Ogé Care was built upon years of experience helping patients and families navigate some of healthcare's most complex recovery journeys, including cardiac care, stroke recovery, critical illness, and extended hospitalizations.
Our role is to provide thoughtful guidance, personalized education, and recovery support during the transition from hospital to home. We help individuals and families feel more informed, more confident, and better prepared for the road ahead.
Services are available virtually, with selective in-home support offered based on location and availability.
After years supporting patients through some of the highest acuity cardiac, stroke, and rehabilitation cases, our founder watched the same thing happen repeatedly — patients discharged with complex instructions, multiple medications, and no one to call when the questions started. Ogé Care exists to close that gap, extending clinical vigilance and compassionate guidance into the place recovery actually happens: home.
The foundation of Ogé Care is rooted in extensive experience supporting patients and families through some of healthcare's most complex recovery journeys, including cardiac care, stroke recovery, rehabilitation, and critical illness.
Those experiences revealed a common need: thoughtful guidance beyond discharge. Ogé Care was created to provide personalized recovery support that helps individuals and families feel informed, supported, and more confident as they navigate recovery at home.
The inspiration behind Ogé Care came from a simple observation: recovery does not end at discharge. For many individuals and families, the transition from hospital to home can be one of the most challenging parts of the healthcare journey.
Drawing from years of experience in critical care, cardiac services, stroke recovery, and complex inpatient settings, Ogé Care was created to offer a more personalized recovery experience. Our approach combines thoughtful guidance, education, and support to help clients and families feel informed, confident, and supported throughout recovery.
Mildred Ogé
Founder, Ogé Care, LLC
MSN, RN-BC, NEA-BC, CCRN, CPHQ.
As a Registered Nurse, I have spent years caring for patients during some of the most critical moments of their lives. I have guided families through complex medical decisions, coordinated care across healthcare teams, and helped countless individuals begin the difficult journey of recovery. Yet one of the most meaningful lessons of my career came not in a hospital, but within my own family.
At 104 years old, my grandmother suffered a stroke.

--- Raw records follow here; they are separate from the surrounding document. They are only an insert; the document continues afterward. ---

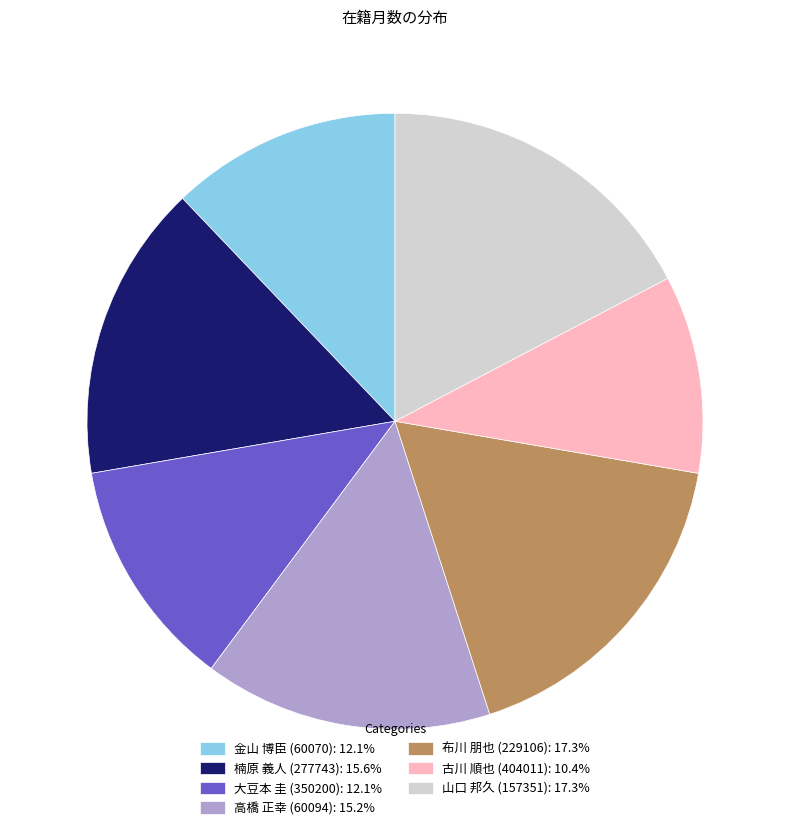

True or false: 金山 博臣 (60070) accounts for 23% of the total.

False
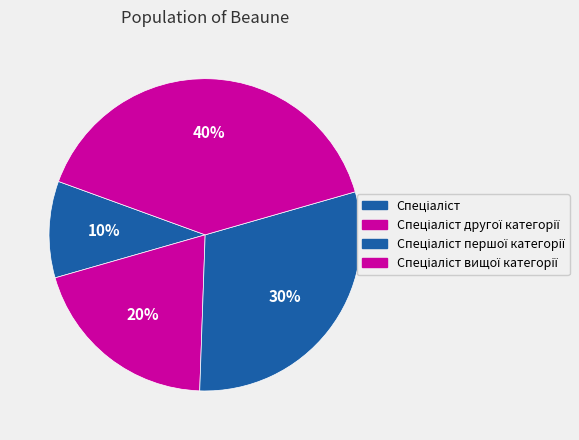

How many slices are in this pie chart?

4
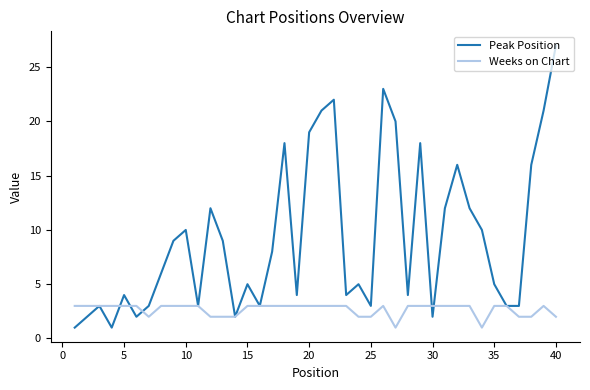

Which series has the widest spread of values?

Peak Position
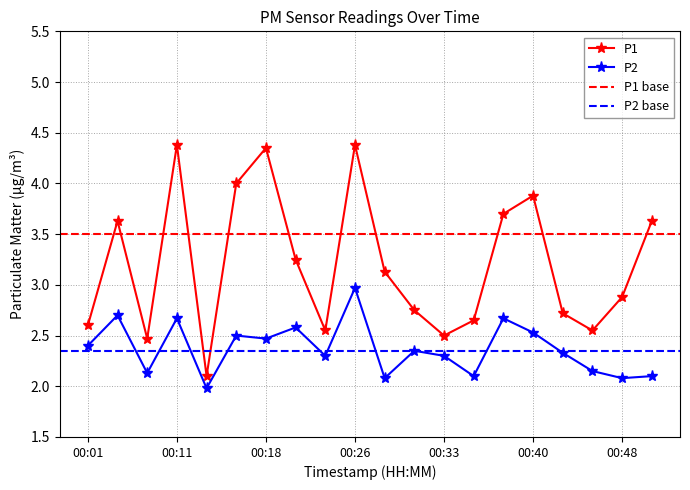

What value does the P1 series have at 00:21?

3.2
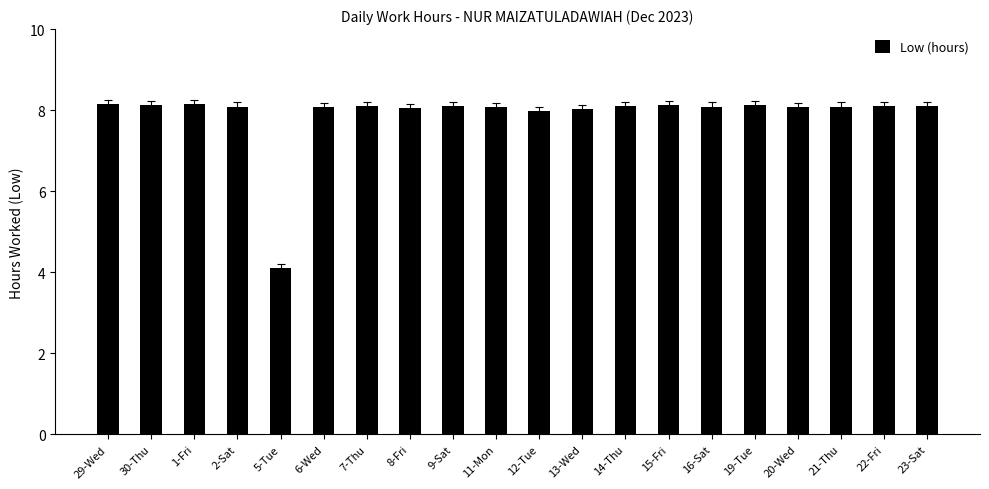

What is the ratio of the value at 9-Sat to the value at 20-Wed?

1.0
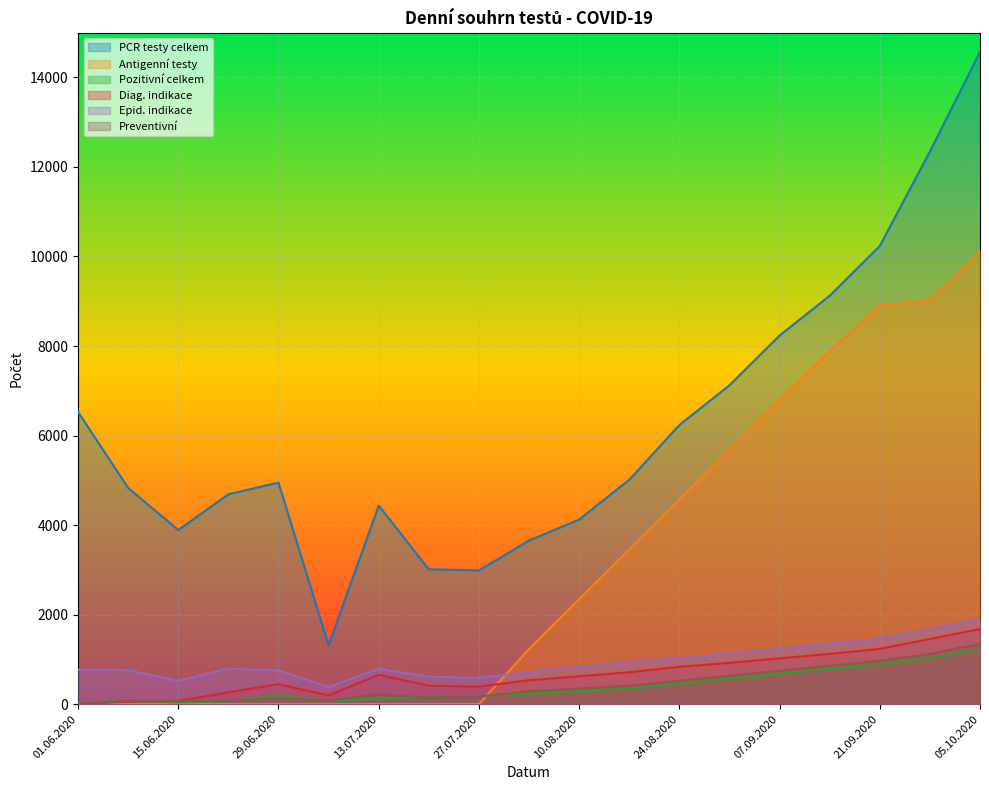

Between 21.09.2020 and 01.06.2020, which is larger?

21.09.2020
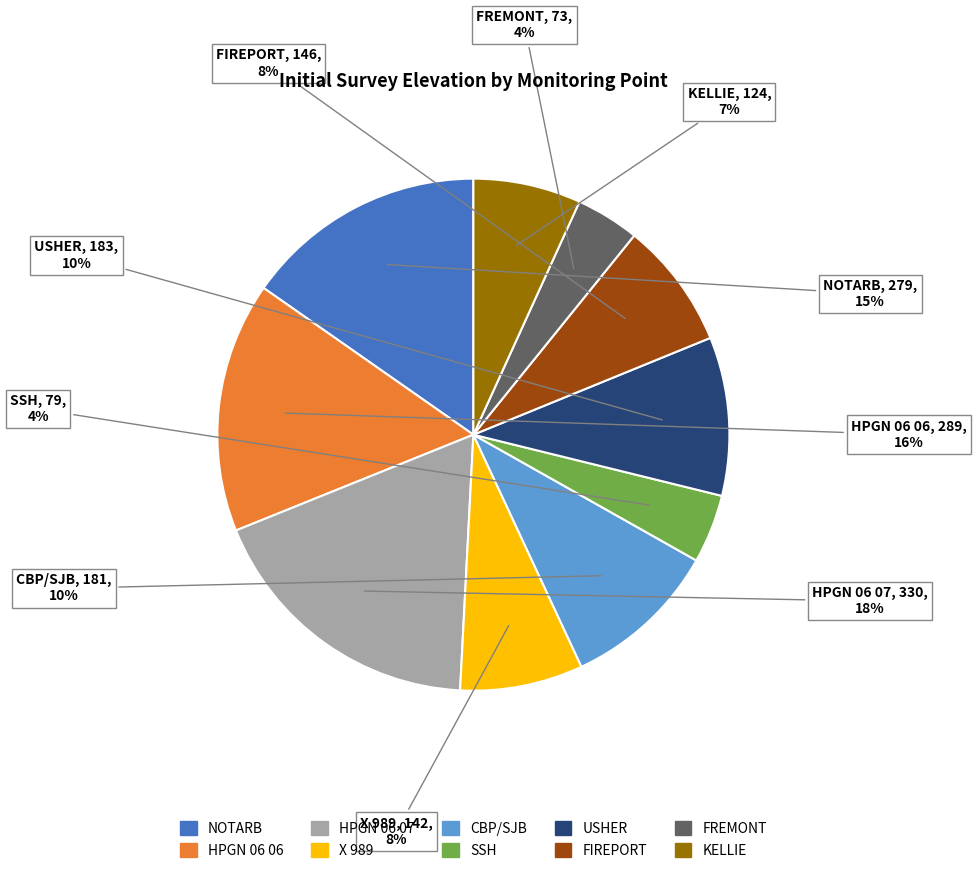

What is the ratio of the value at SSH to the value at NOTARB?

0.3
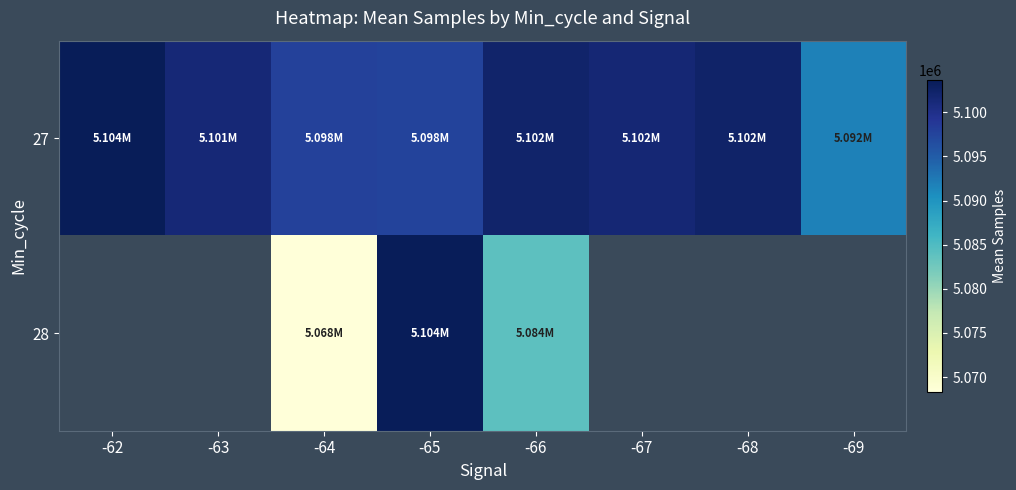

Which category has the highest value in the 28 series?

-62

In an instant, our family stepped into a world that so many others know all too well. Hospital rooms became our gathering place. Medical conversations replaced everyday ones. Every appointment, medication change, therapy session, and follow-up visit carried new questions, new decisions, and new responsibilities.
Although I understood the healthcare system professionally, experiencing it as a granddaughter was entirely different.
When she was discharged, I realized something that no discharge packet could fully prepare a family for.
Recovery is rarely a straight path.
The questions don't stop when you leave the hospital. In many ways, they begin. Is this symptom expected? Is she taking her medications correctly? Why does she seem more tired today? Should we call the doctor, or is this a normal part of healing? Did we schedule every follow-up appointment? Are we overlooking something important? How do we safely adapt the home? What should we be watching for over the next few days and weeks?
Beyond the medical concerns came the emotional ones. Recovery required patience, constant coordination, and balancing hope with uncertainty. It meant helping a loved one regain confidence after losing independence, while family members quietly carried the responsibility of making decisions they never expected to face.
I witnessed firsthand how overwhelming the transition from hospital to home can be. Families are often handed pages of instructions, multiple new medications, referrals, therapy schedules, dietary recommendations, and follow-up appointments, all while trying to care for someone they deeply love. Even with years of clinical experience, I understood why so many families leave the hospital feeling anxious and alone.
That experience reinforced something I had witnessed throughout my nursing career: recovery does not end when a patient leaves the hospital. In many ways, it is where the real work begins.
Ogé Care was born from that realization.
It was created to bridge the space between hospital discharge and everyday life by providing compassionate, personalized, registered nurse-led guidance for individuals and families navigating recovery. Our role is to simplify the complex, answer questions before they become crises, help families feel prepared instead of overwhelmed, and provide the steady support that allows recovery to unfold with greater confidence and peace of mind.
Caring for my grandmother reminded me that healing is about far more than medical treatment. It is about restoring confidence, preserving dignity, supporting families, and ensuring that no one has to navigate recovery feeling alone.
That experience continues to shape every conversation, every recommendation, and every family we have the privilege to serve.